## Extracted records

-- Opening Marker --

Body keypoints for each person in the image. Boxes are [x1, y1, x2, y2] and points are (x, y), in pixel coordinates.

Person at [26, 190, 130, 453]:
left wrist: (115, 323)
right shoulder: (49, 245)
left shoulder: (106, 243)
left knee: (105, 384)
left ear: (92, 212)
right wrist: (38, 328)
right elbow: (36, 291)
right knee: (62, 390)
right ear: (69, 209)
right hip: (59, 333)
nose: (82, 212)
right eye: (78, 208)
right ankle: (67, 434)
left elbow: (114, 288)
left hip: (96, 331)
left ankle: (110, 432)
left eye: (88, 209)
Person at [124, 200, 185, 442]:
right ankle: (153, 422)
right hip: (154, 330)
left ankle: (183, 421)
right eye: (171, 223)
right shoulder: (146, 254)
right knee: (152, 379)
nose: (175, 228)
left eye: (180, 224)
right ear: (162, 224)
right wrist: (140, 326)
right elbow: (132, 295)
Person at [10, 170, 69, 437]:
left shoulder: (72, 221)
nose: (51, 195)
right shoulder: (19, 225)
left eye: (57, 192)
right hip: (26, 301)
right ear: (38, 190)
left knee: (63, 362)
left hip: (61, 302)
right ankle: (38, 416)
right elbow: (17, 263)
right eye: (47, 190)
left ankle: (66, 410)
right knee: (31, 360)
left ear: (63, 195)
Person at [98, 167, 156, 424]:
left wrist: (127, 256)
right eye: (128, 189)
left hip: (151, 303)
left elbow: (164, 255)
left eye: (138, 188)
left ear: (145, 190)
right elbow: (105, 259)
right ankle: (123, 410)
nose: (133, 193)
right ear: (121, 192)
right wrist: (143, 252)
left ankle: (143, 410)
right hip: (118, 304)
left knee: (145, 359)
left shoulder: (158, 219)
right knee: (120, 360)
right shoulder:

-- Closing Marker --

## What is being asked
Retype only the lines above between the line with "left wrist: (115, 323)" and the line with "right eye: (47, 190)", counting those two lines as well, and keep every character as it is.

## Output below
left wrist: (115, 323)
right shoulder: (49, 245)
left shoulder: (106, 243)
left knee: (105, 384)
left ear: (92, 212)
right wrist: (38, 328)
right elbow: (36, 291)
right knee: (62, 390)
right ear: (69, 209)
right hip: (59, 333)
nose: (82, 212)
right eye: (78, 208)
right ankle: (67, 434)
left elbow: (114, 288)
left hip: (96, 331)
left ankle: (110, 432)
left eye: (88, 209)
Person at [124, 200, 185, 442]:
right ankle: (153, 422)
right hip: (154, 330)
left ankle: (183, 421)
right eye: (171, 223)
right shoulder: (146, 254)
right knee: (152, 379)
nose: (175, 228)
left eye: (180, 224)
right ear: (162, 224)
right wrist: (140, 326)
right elbow: (132, 295)
Person at [10, 170, 69, 437]:
left shoulder: (72, 221)
nose: (51, 195)
right shoulder: (19, 225)
left eye: (57, 192)
right hip: (26, 301)
right ear: (38, 190)
left knee: (63, 362)
left hip: (61, 302)
right ankle: (38, 416)
right elbow: (17, 263)
right eye: (47, 190)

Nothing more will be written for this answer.